#### [GOAL OF THE EXERCISE]
After locating the line with "Data for Untargeted" in the data that follows, return it and every later line exactly, up to and including the line with "16, 1, (2015), Pages".

#### [DATA TO PROCESS]
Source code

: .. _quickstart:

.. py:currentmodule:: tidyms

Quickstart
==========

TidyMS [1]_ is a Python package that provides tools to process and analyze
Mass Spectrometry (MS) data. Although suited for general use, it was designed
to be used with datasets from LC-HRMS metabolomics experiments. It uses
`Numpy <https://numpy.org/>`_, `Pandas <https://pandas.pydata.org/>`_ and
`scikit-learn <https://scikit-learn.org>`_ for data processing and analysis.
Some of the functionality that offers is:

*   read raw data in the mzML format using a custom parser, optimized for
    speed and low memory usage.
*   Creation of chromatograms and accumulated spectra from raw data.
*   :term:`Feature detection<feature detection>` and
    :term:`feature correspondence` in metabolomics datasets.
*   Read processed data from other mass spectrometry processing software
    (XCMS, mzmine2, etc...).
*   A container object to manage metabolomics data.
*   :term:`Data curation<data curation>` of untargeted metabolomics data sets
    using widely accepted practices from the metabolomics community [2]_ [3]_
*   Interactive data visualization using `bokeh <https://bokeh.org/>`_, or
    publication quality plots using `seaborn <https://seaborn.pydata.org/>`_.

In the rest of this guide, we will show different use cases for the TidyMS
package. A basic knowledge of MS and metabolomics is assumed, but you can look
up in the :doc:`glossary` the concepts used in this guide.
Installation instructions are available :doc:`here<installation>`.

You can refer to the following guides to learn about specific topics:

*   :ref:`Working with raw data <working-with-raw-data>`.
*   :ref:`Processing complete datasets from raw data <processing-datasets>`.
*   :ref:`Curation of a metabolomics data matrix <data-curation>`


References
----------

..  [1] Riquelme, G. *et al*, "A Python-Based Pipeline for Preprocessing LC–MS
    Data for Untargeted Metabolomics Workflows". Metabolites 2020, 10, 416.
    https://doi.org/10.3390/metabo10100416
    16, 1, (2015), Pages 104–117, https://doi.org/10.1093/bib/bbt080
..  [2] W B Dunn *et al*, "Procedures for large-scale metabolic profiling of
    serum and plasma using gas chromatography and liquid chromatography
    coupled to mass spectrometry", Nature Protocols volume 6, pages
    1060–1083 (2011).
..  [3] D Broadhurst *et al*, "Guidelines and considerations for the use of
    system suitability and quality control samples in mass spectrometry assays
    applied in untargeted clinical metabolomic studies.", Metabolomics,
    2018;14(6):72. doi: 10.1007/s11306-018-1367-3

#### [EXERCISE OUTPUT]
    Data for Untargeted Metabolomics Workflows". Metabolites 2020, 10, 416.
    https://doi.org/10.3390/metabo10100416
    16, 1, (2015), Pages 104–117, https://doi.org/10.1093/bib/bbt080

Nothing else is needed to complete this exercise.